▸ **Soal yang Dipecahkan**
Lanjutkan artikel tentang masalah sampah plastik di Bumi yang tercantum di bawah, dimulai setelah kalimat terakhir yang ditampilkan.

▸ **Cuplikan Halaman**
________
Studi Terbaru: Masalah Sampah Plastik di Bumi Sudah di Luar Kendali

By Gita Laras Widyaningrum, Senin, 21 September 2020 | 11:29 WIB
Sekitar delapan juta ton sampah plastik berakhir di lautan setiap tahunnya. (Ricky Martin/National Geographic Indonesia)

Nationalgeographic.co.id – Sebuah studi terbaru menyatakan bahwa masalah sampah plastik di Bumi sudah berada di luar kendali dan perlu upaya keras untuk menangani kekacauan tersebut.

Studi yang dipublikasikan pada jurnal Science, mengungkapkan bahwa ada 24-34 juta metrik ton polusi plastik yang masuk ke lingkungan laut setiap tahunnya. Itu sekitar 11% dari total sampah plastik di dunia.
________
▸ **Cuplikan Data**
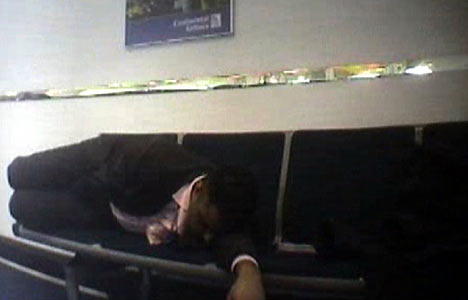
Where is `couch`? This screenshot has height=300, width=468. couch is located at coordinates (296, 228).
________
▸ **Jawaban**
Peneliti mengungkapkan, keadaan mungkin akan semakin buruk dalam satu dekade mendatang. Diperkirakan jumlahnya akan meningkat hingga 53-90 juta ton pada 2030, dilansir dari IFL Science

Baca Juga: Pandemi COVID-19, Sampah Masker dan APD Banyak Ditemukan di Pantai

Pada 2015, jumlah sampah plastik yang berada di saluran air dan lautan adalah 8 juta metrik ton. Jika dunia ingin mengurangi polusi plastik hingga kurang dari tingkat ini, maka dibutuhkan peran global yang luar biasa: pengurangan 25-40% dalam produksi plastik di semua negara; meningkatkan jumlah pengumpulan dan pengelolaan sampah hingga setidaknya 60% di semua sektor ekonomi; dan pemulihan 40% emisi plastik tahunan melalui langkah pembersihan.

Diperlukan upaya global yang terkoordinasi untuk mulai menangani masalah ini, meskipun tampaknya beberapa negara memerlukan lebih banyak fokus dan perhatian. Misalnya seperti Tiongkok, Indonesia, Filipina, Vietnam, dan Sri Lanka yang merupakan pencemar terburuk di dunia.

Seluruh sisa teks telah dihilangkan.